__PAGE EXTRACT__
▼

In the last two weeks, we’ve hit problems where critical servers were down, the people who relied on them were (rightly) frustrated waiting for them to come back online, and at the same time, the people who should have been repairing them didn’t know there was a problem, or thought someone else was working on it.
Some recent examples are:
* Jonauth’s dev dashboard was blocked from accessing graph server, after causing graph server to crash. Some people thought bug#485928 was tracking the issue, but the one sentence in comment#9 was lost in noise of rest of bug. Fixed within hours of filing bug#486662.
* TryServer not displaying builds on waterfall. This happened about the same time as the iscsi outage. Interesting is that TryServer was actually processing jobs fine, but developers had no way to see this. Bug#485380 got lost-in-weeds. Fixed within hours of filing bug#485869.
* TryServer builds being queued for >24hours. No bug filed originally. Fixed within hours of filing bug#485869.
In each case, once an explicit bug was filed, the problem was fixed within a few hours.

▲

__INPUT FOR THIS TASK__
▼

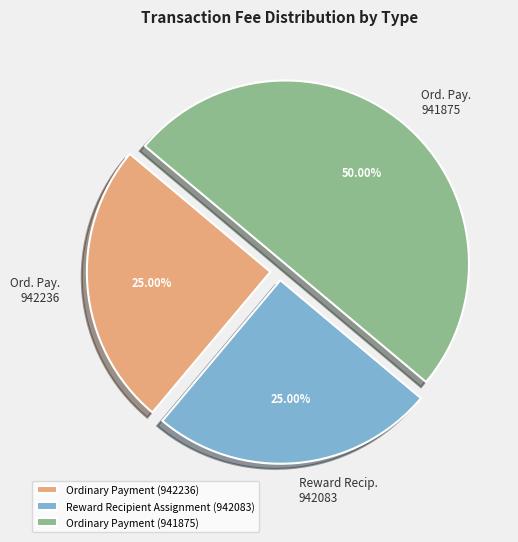

Is Reward Recipient Assignment (942083) the majority of the pie?

No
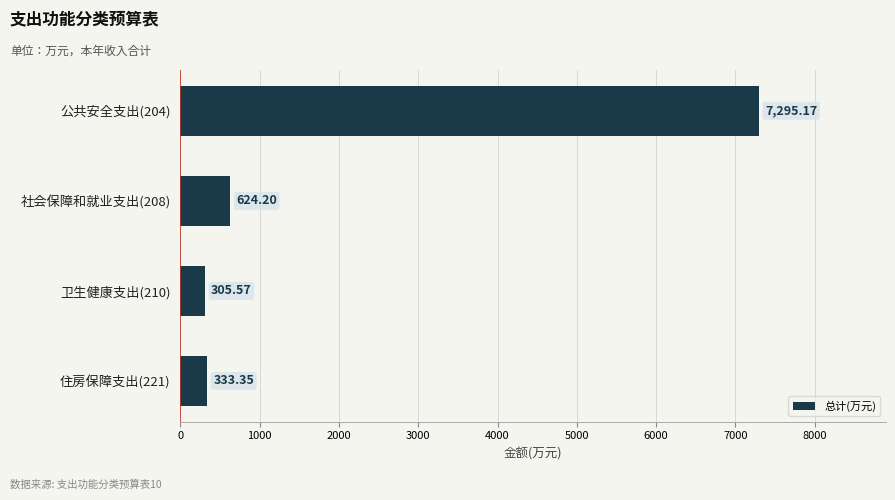

Rank the categories by value from highest to lowest.

公共安全支出(204), 社会保障和就业支出(208), 住房保障支出(221), 卫生健康支出(210)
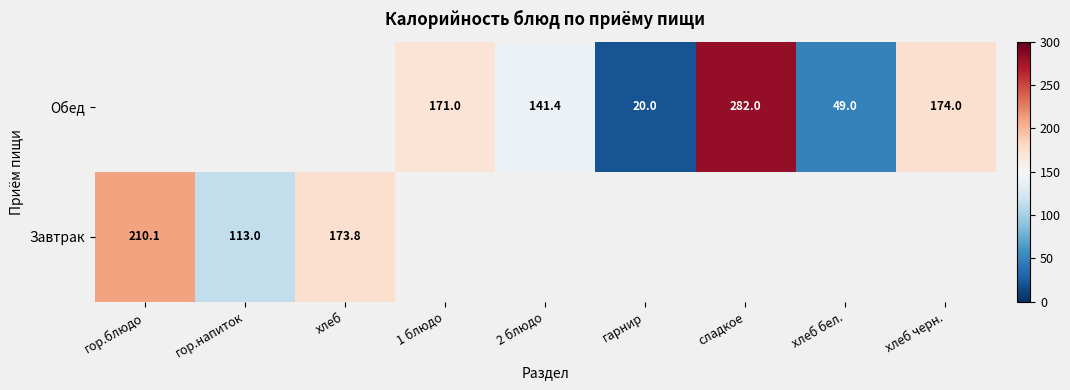

Is the value of Завтрак at гор.блюдо greater than the value of Обед at 2 блюдо?

Yes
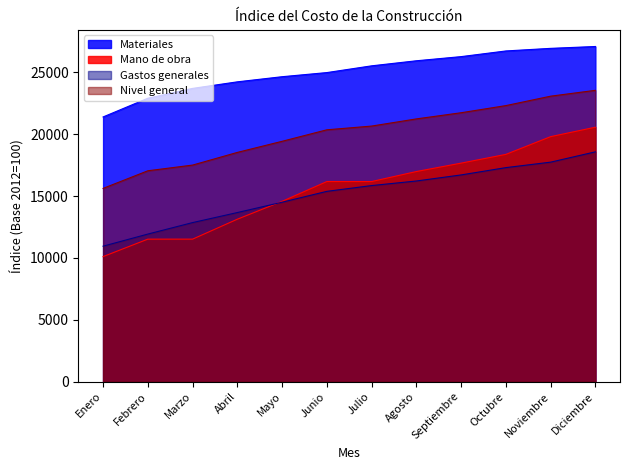

What is the label of the 12th point from the right?

Enero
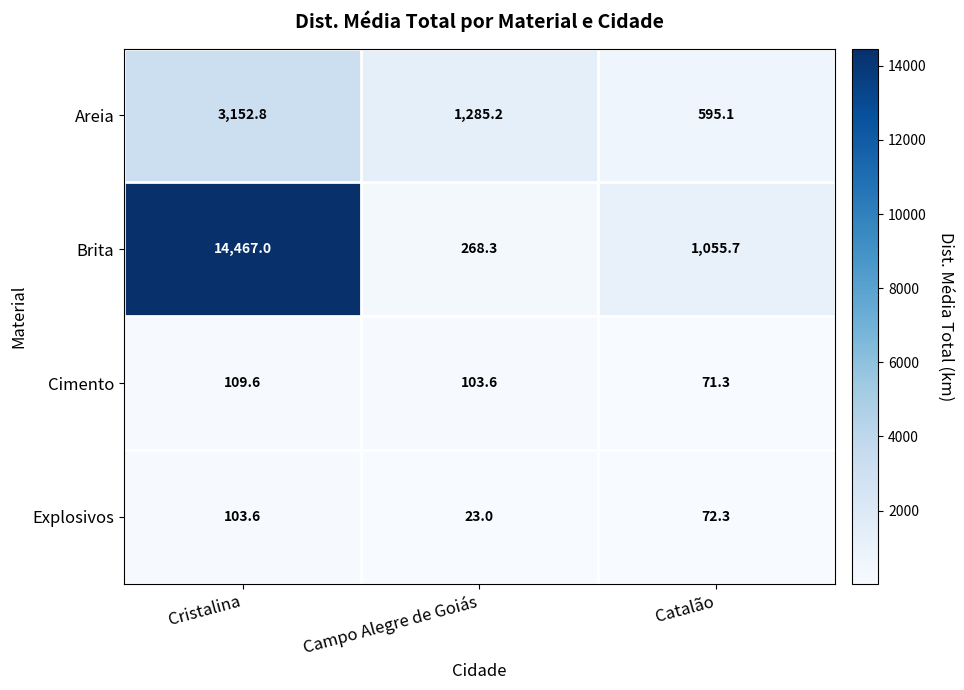

Which series has the largest range (max minus min)?

Brita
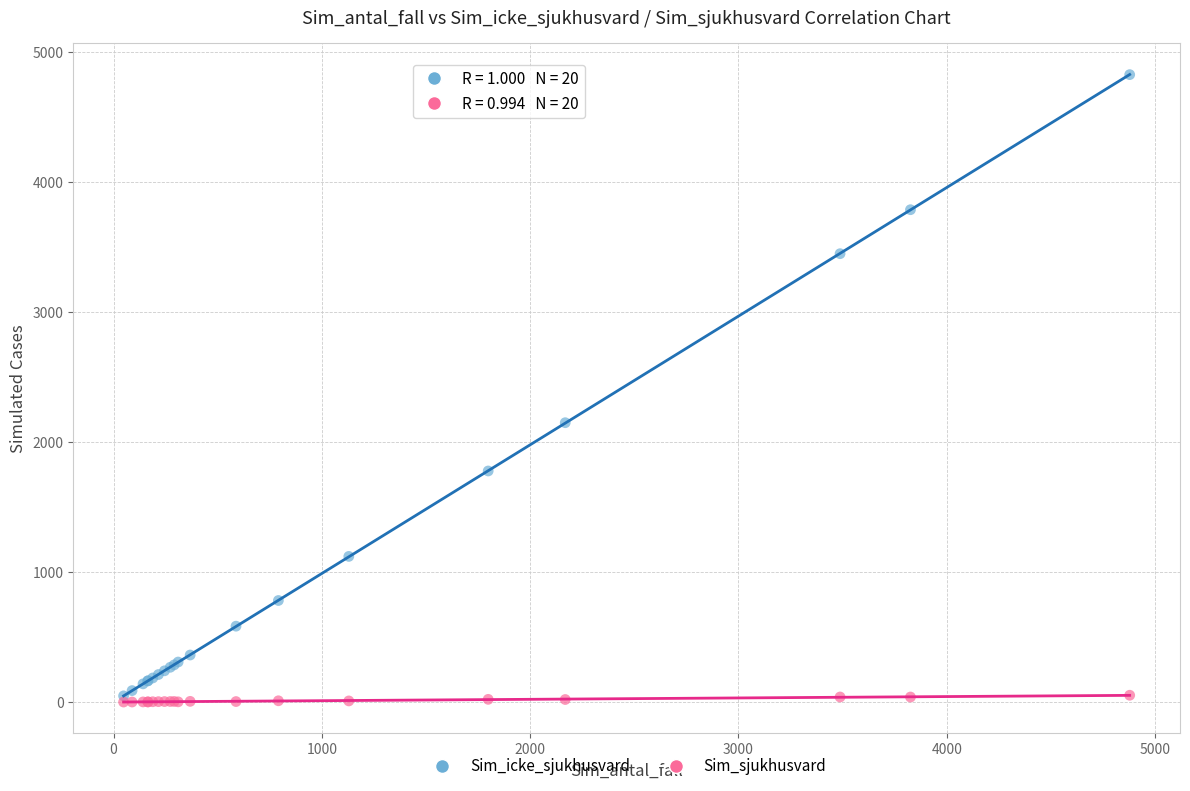

Which series has the largest Y range (max minus min)?

Sim_icke_sjukhusvard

▲

__TASK REQUIREMENTS__
A. Copy the entries word for word, starting at the line that contains "Is the value" and running through the end of the entries, including both ends, and leave out the pictures.
B. Continue the account of the server outages that went unfixed until a bug was filed, picking up after its final sentence.

__ANSWERS FOR THE TASKS__
A.
Is the value of Завтрак at гор.блюдо greater than the value of Обед at 2 блюдо?

Yes

What is the label of the 12th point from the right?

Enero

Which series has the largest range (max minus min)?

Brita

Which series has the largest Y range (max minus min)?

Sim_icke_sjukhusvard

B.
Obviously, automated monitoring of all critical systems would be ideal, and we continue to get more and more systems under the watchful eye of nagios all the time. However, in the meanwhile, if you see a critical system having problems, please file a blocker bug describing exactly what you see is broken. Don’t worry about debugging where the root cause it, or if you can workaround it, the important thing is to make sure people who can fix it know about it. If you cant quickly/easily see a bug focused on just that problem, and if not, file a bug. If we already know about it, we will happily DUP it and make sure its being worked on with the right priority. If we *didnt* already know about it, we’ll make sure the right folks in RelEng or IT jump on it right away!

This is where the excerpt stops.